**ASSIGNED TASK:** Output all records exactly.

(Collected data entries)
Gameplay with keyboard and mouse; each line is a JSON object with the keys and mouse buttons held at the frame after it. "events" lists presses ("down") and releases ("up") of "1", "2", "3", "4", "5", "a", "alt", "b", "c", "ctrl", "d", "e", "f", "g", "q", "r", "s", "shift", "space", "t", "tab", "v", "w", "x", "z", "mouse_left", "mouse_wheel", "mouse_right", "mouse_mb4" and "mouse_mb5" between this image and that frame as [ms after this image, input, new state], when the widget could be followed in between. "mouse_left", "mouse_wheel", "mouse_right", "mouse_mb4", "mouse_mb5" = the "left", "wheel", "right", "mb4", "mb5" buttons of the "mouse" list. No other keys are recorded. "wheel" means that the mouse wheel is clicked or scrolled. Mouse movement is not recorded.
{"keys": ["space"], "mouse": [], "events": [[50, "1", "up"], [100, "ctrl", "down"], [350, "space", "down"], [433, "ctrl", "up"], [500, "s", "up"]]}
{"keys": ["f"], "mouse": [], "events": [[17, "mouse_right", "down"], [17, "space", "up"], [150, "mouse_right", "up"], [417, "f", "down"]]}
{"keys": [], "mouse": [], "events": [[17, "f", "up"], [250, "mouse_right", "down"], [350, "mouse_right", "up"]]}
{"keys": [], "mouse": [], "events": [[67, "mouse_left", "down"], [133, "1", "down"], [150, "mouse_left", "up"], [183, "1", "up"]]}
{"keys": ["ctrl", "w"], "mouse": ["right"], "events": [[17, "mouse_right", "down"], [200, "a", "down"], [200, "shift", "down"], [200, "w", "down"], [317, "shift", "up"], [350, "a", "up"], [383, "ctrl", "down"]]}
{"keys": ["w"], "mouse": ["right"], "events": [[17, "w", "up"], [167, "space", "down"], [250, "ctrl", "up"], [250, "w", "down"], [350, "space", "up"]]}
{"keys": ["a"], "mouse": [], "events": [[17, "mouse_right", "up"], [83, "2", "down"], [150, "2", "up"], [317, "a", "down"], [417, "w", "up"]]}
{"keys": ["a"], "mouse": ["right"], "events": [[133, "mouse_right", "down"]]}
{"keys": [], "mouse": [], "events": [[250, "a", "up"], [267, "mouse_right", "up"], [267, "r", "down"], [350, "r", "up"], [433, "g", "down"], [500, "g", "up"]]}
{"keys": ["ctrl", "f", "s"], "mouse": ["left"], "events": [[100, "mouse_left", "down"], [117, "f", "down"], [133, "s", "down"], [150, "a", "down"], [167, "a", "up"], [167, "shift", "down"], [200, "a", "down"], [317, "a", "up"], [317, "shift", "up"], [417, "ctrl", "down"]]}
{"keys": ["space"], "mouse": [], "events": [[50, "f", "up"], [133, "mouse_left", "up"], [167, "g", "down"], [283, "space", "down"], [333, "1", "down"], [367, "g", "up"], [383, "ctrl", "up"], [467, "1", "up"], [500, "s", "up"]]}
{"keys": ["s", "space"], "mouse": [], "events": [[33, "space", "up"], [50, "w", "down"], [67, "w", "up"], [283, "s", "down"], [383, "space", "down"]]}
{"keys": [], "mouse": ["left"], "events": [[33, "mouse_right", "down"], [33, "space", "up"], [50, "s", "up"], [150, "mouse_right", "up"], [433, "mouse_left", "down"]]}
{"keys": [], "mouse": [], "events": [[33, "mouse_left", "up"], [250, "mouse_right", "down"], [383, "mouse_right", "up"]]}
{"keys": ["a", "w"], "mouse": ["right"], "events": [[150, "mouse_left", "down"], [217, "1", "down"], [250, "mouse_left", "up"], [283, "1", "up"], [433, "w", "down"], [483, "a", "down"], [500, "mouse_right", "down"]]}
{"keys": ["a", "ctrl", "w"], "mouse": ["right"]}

**ANSWER FOR THIS EXERCISE:**
Gameplay with keyboard and mouse; each line is a JSON object with the keys and mouse buttons held at the frame after it. "events" lists presses ("down") and releases ("up") of "1", "2", "3", "4", "5", "a", "alt", "b", "c", "ctrl", "d", "e", "f", "g", "q", "r", "s", "shift", "space", "t", "tab", "v", "w", "x", "z", "mouse_left", "mouse_wheel", "mouse_right", "mouse_mb4" and "mouse_mb5" between this image and that frame as [ms after this image, input, new state], when the widget could be followed in between. "mouse_left", "mouse_wheel", "mouse_right", "mouse_mb4", "mouse_mb5" = the "left", "wheel", "right", "mb4", "mb5" buttons of the "mouse" list. No other keys are recorded. "wheel" means that the mouse wheel is clicked or scrolled. Mouse movement is not recorded.
{"keys": ["space"], "mouse": [], "events": [[50, "1", "up"], [100, "ctrl", "down"], [350, "space", "down"], [433, "ctrl", "up"], [500, "s", "up"]]}
{"keys": ["f"], "mouse": [], "events": [[17, "mouse_right", "down"], [17, "space", "up"], [150, "mouse_right", "up"], [417, "f", "down"]]}
{"keys": [], "mouse": [], "events": [[17, "f", "up"], [250, "mouse_right", "down"], [350, "mouse_right", "up"]]}
{"keys": [], "mouse": [], "events": [[67, "mouse_left", "down"], [133, "1", "down"], [150, "mouse_left", "up"], [183, "1", "up"]]}
{"keys": ["ctrl", "w"], "mouse": ["right"], "events": [[17, "mouse_right", "down"], [200, "a", "down"], [200, "shift", "down"], [200, "w", "down"], [317, "shift", "up"], [350, "a", "up"], [383, "ctrl", "down"]]}
{"keys": ["w"], "mouse": ["right"], "events": [[17, "w", "up"], [167, "space", "down"], [250, "ctrl", "up"], [250, "w", "down"], [350, "space", "up"]]}
{"keys": ["a"], "mouse": [], "events": [[17, "mouse_right", "up"], [83, "2", "down"], [150, "2", "up"], [317, "a", "down"], [417, "w", "up"]]}
{"keys": ["a"], "mouse": ["right"], "events": [[133, "mouse_right", "down"]]}
{"keys": [], "mouse": [], "events": [[250, "a", "up"], [267, "mouse_right", "up"], [267, "r", "down"], [350, "r", "up"], [433, "g", "down"], [500, "g", "up"]]}
{"keys": ["ctrl", "f", "s"], "mouse": ["left"], "events": [[100, "mouse_left", "down"], [117, "f", "down"], [133, "s", "down"], [150, "a", "down"], [167, "a", "up"], [167, "shift", "down"], [200, "a", "down"], [317, "a", "up"], [317, "shift", "up"], [417, "ctrl", "down"]]}
{"keys": ["space"], "mouse": [], "events": [[50, "f", "up"], [133, "mouse_left", "up"], [167, "g", "down"], [283, "space", "down"], [333, "1", "down"], [367, "g", "up"], [383, "ctrl", "up"], [467, "1", "up"], [500, "s", "up"]]}
{"keys": ["s", "space"], "mouse": [], "events": [[33, "space", "up"], [50, "w", "down"], [67, "w", "up"], [283, "s", "down"], [383, "space", "down"]]}
{"keys": [], "mouse": ["left"], "events": [[33, "mouse_right", "down"], [33, "space", "up"], [50, "s", "up"], [150, "mouse_right", "up"], [433, "mouse_left", "down"]]}
{"keys": [], "mouse": [], "events": [[33, "mouse_left", "up"], [250, "mouse_right", "down"], [383, "mouse_right", "up"]]}
{"keys": ["a", "w"], "mouse": ["right"], "events": [[150, "mouse_left", "down"], [217, "1", "down"], [250, "mouse_left", "up"], [283, "1", "up"], [433, "w", "down"], [483, "a", "down"], [500, "mouse_right", "down"]]}
{"keys": ["a", "ctrl", "w"], "mouse": ["right"]}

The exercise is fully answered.